Lining up for Hap Ki Do

  • High Rank
  • Highest student
  • Lower ranked Students in pair
  • Higher ranked students in pair
  • Low Rank

V. Cleaning the Dojang

In traditional martial arts training the dojang or school is treated as a revered location. In fact, in many cultures one must first spend several months just cleaning the dojang before being allowed to train. The reason for this exercise is to teach the student patience as well as provide an appreciation for the school that they train. Looking at this from a more recent perspective, a person that visits your dojang and finds it dirty and unkempt will associate that with the quality of the students and instruction and decide not to join. Another more practical reason for the cleaning of the dojang is to provide a sanitary environment where people can train without fear of infection or disease.

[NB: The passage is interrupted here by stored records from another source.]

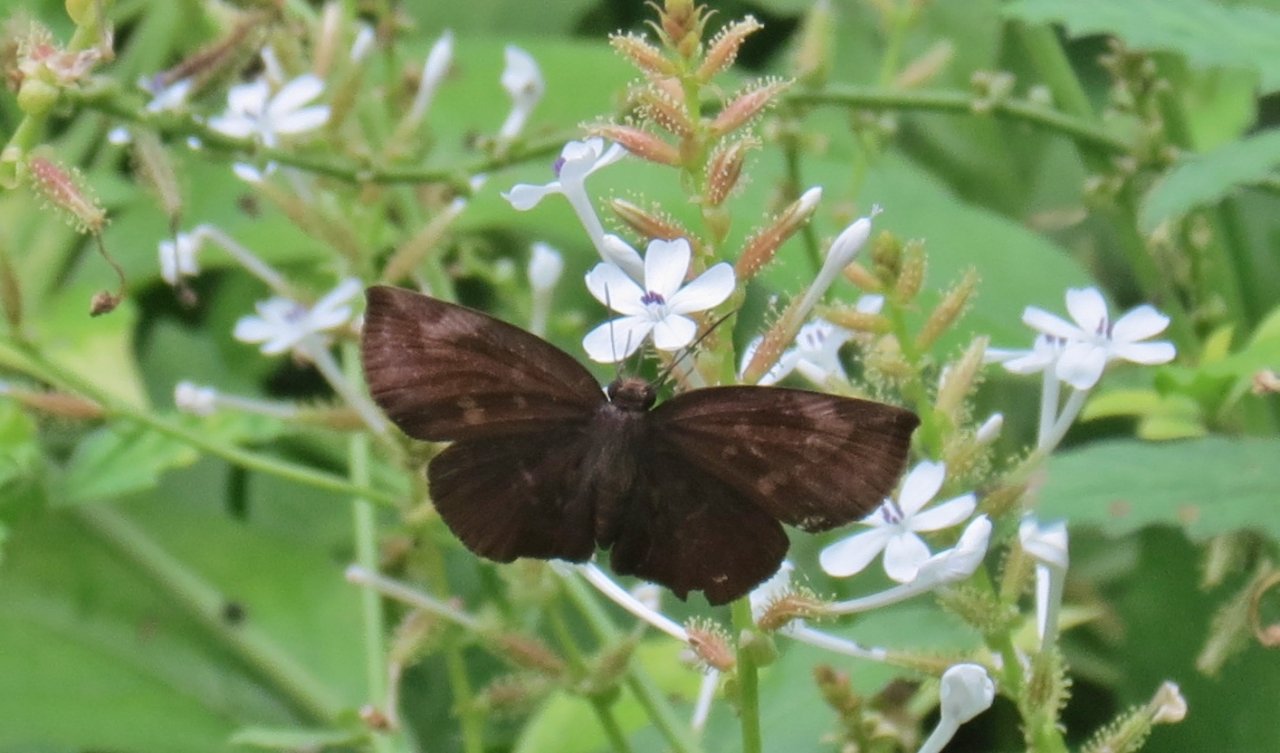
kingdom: Animalia
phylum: Arthropoda
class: Insecta
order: Lepidoptera
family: Hesperiidae
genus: Achlyodes
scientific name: Achlyodes thraso
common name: Sickle-winged Skipper
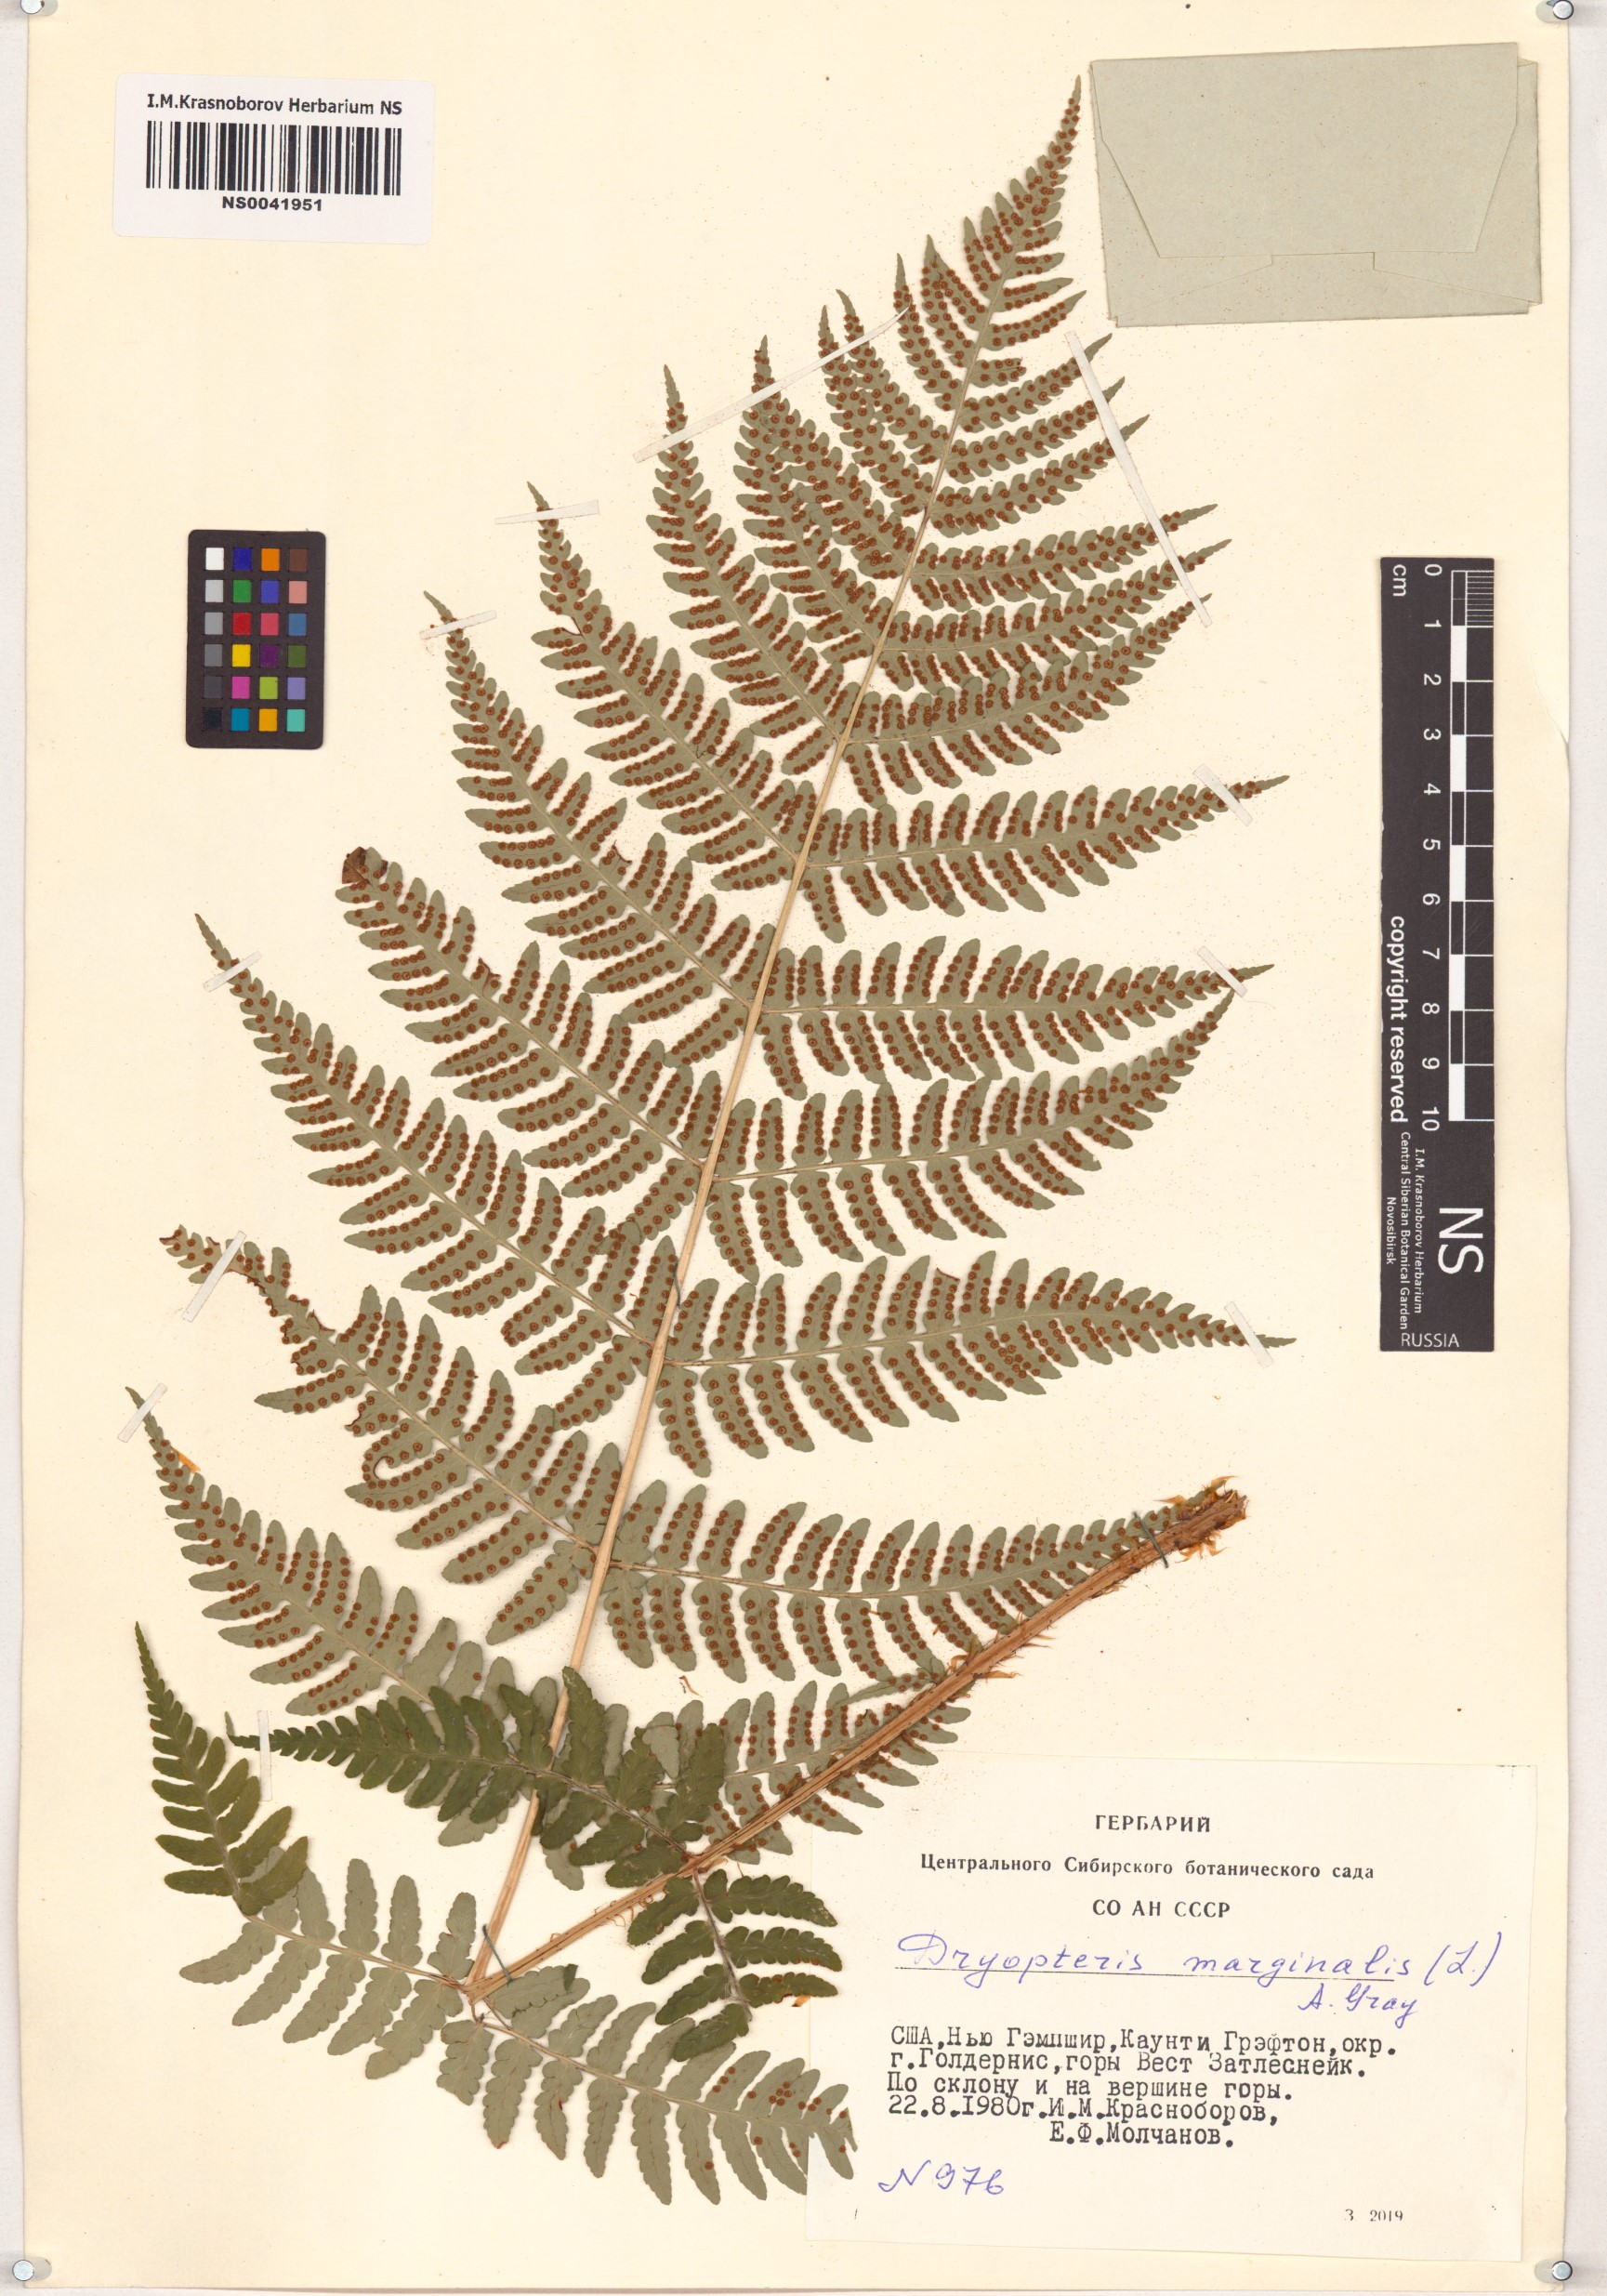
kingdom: Plantae
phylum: Tracheophyta
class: Polypodiopsida
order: Polypodiales
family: Dryopteridaceae
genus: Dryopteris
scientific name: Dryopteris marginalis
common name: Marginal wood fern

Students Responsibility: Students are responsible for cleaning the dojang before and after every class. This involves using a broom or brush on the hardwood floors, mopping down the mats after practice is over, and hanging (if necessary) up the flags. Those that clean should sign their initials and note if they swept, mopped, or hung up the flags. EVERY student should take part in these activities at least once per week. Those students that clean should note that this effort helps improve your manner score at promotion which can help in borderline pass/fail cases. In other words, cleaning works like extra credit to some extent.